[<prev] [next>] [<thread-prev] [thread-next>] [day] [month] [year] [list]
Message-ID: <4EFB4EFD.4080706@redhat.com>
Date: Wed, 28 Dec 2011 19:16:45 +0200
From: Ronen Hod <rhod@...hat.com>
To: Alex Williamson <alex.williamson@...hat.com>
CC: chrisw@...s-sol.org, aik@...abs.ru, david@...son.dropbear.id.au,
joerg.roedel@....com, agraf@...e.de, benve@...co.com,
aafabbri@...co.com, B08248@...escale.com, B07421@...escale.com,
avi@...hat.com, kvm@...r.kernel.org, qemu-devel@...gnu.org,
iommu@...ts.linux-foundation.org, linux-pci@...r.kernel.org,
linux-kernel@...r.kernel.org
Subject: Re: [Qemu-devel] [PATCH 1/5] vfio: Introduce documentation for VFIO
driver
On 12/21/2011 11:42 PM, Alex Williamson wrote:
> Including rationale for design, example usage and API description.
>
> Signed-off-by: Alex Williamson<alex.williamson@...hat.com>
> ---
>
> Documentation/vfio.txt | 352 ++++++++++++++++++++++++++++++++++++++++++++++++
> 1 files changed, 352 insertions(+), 0 deletions(-)
> create mode 100644 Documentation/vfio.txt
>
> diff --git a/Documentation/vfio.txt b/Documentation/vfio.txt
> new file mode 100644
> index 0000000..09a5a5b
> --- /dev/null
> +++ b/Documentation/vfio.txt
> @@ -0,0 +1,352 @@
> +VFIO - "Virtual Function I/O"[1]
> +-------------------------------------------------------------------------------
> +Many modern system now provide DMA and interrupt remapping facilities
> +to help ensure I/O devices behave within the boundaries they've been
> +allotted. This includes x86 hardware with AMD-Vi and Intel VT-d,
> +POWER systems with Partitionable Endpoints (PEs) and embedded PowerPC
> +systems such as Freescale PAMU. The VFIO driver is an IOMMU/device
> +agnostic framework for exposing direct device access to userspace, in
> +a secure, IOMMU protected environment. In other words, this allows
> +safe[2], non-privileged, userspace drivers.
> +
> +Why do we want that? Virtual machines often make use of direct device
> +access ("device assignment") when configured for the highest possible
> +I/O performance. From a device and host perspective, this simply
> +turns the VM into a userspace driver, with the benefits of
> +significantly reduced latency, higher bandwidth, and direct use of
> +bare-metal device drivers[3].
> +
> +Some applications, particularly in the high performance computing
> +field, also benefit from low-overhead, direct device access from
> +userspace. Examples include network adapters (often non-TCP/IP based)
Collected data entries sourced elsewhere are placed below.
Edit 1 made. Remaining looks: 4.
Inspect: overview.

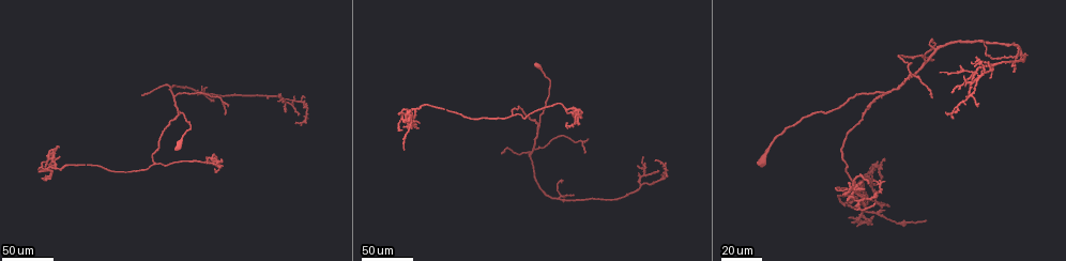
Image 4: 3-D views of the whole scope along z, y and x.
Inspect: 3d 40 µm at (224, 166) of image 4. An open end.

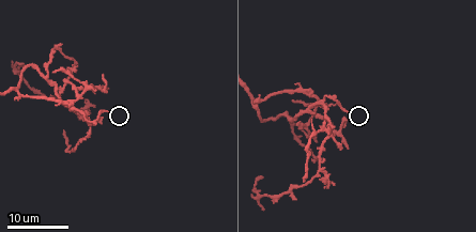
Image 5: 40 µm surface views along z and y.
Inspect: pieces 8 µm at (109, 112) of image 5.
> +and compute accelerators. Prior to VFIO, these drivers had to either
> +go through the full development cycle to become proper upstream
> +driver, be maintained out of tree, or make use of the UIO framework,
> +which has no notion of IOMMU protection, limited interrupt support,
> +and requires root privileges to access things like PCI configuration
> +space.
> +
> +The VFIO driver framework intends to unify these, replacing both the
> +KVM PCI specific device assignment code as well as provide a more
> +secure, more featureful userspace driver environment than UIO.
> +
> +Groups, Devices, and IOMMUs
> +-------------------------------------------------------------------------------
> +
> +Userspace drivers are primarily concerned with manipulating individual
> +devices and setting up mappings in the IOMMU for those devices.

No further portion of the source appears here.